Monday, April 5, 2010

Inside Voice(s): Sometimes It Gets A Little Loud and Crowded


I had one of those snarky interior dialogue moments today talking with another mother (well actually more listening, she was doing most of the talking), where I thought to myself, "Well, don't YOU just have it ALL figured out..." Thankfully, my inner editor was on the job and saved me from uttering this pretty rude observation. My inner moralizer also popped up to chastise me (always quick to join the fray) , and helpfully explain to me, myself, and I, that I was just jealous about what I perceived to be someone who was having an easier time of it. Then the inner rationalizer joined the party upstairs (it gets kinda crowded in my head sometimes) and started picking away at the conversation by pointing out the challenges this woman lacked (and I have). Truly, I wanted to tell them all to go to...well, you can finish that sentence.
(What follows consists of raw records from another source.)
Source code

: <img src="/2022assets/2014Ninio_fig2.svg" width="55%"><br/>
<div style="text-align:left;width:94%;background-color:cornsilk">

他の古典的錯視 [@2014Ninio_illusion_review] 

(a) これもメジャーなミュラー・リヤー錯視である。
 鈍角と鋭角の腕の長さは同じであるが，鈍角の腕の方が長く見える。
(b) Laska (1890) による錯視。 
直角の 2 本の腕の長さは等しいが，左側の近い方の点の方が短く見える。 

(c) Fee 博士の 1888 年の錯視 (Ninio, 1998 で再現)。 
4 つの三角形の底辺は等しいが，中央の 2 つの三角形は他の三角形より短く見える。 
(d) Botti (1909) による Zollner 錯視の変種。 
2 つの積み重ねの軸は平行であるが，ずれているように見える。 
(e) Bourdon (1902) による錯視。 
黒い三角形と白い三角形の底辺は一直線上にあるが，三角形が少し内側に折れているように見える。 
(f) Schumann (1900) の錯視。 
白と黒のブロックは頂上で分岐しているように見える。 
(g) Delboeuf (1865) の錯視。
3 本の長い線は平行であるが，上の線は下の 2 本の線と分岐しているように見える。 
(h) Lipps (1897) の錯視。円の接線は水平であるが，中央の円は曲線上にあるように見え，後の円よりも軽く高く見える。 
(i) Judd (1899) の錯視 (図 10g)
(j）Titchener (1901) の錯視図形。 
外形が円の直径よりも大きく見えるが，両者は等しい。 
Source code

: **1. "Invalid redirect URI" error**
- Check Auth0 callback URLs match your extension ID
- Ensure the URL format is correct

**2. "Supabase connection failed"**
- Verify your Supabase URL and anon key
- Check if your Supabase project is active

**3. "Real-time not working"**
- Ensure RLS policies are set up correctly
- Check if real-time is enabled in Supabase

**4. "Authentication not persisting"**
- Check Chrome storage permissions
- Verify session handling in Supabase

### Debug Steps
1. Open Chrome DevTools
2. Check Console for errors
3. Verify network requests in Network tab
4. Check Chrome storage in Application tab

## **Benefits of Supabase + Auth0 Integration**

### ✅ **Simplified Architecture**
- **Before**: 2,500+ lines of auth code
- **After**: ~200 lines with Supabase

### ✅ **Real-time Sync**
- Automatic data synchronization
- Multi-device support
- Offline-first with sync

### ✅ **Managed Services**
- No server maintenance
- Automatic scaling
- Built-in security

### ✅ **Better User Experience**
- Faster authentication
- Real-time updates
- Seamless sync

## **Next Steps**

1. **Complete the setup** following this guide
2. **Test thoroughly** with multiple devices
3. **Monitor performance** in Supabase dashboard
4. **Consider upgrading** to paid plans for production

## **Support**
The part of the conversation that really pricked a nerve (aside from that this child ate ALL vegetables and fruits, rarely if ever eats ANYthing from a box, has never had A PIECE of candy, apparently never has had a sniffle, sleeps PERFECTLY, AND doesn't act up EVER) was when I was commenting that my son and I share a passionate nature and have, um, a temper. To this she speedily responded oh no, not her, she just isn't "emotional." Evidence of this offered was that she and her husband have never in their thirteen years together...fought...ever. Now this woman is really pretty sweet, honestly, and on most days I find her chatter pretty non-ire inspiring, but today I am feeling, well, a little emotional and I had the most unseemly urge to duct tape her. I was in no mood. You can imagine the uproar caused upstairs in the critic's loft from that particular thought.

It went down hill from there (inside my head). We parted ways a little while later, and I proceeded to try and not become irrationally irritated navigating my son through the grocery store with his own little cart he so so loves to push all by himself. On the way out as two wine bottles narrowly missed being strewn across the floor, my emotions and nerves were shot, and I chalked it up as one more day I needed to go home, pull some of my manuals down and remind myself how to raise my passionate and emotional kid without murdering him myself first, and hating myself.

Don't mind me, I'm just being emotional.

1 comment:

  1. I love it! I'm with you one hundred percent. We are a LOUD and EMOTIONAL family, so help us.

    (I have voices in my head, too. I hate it when they go rational on me.)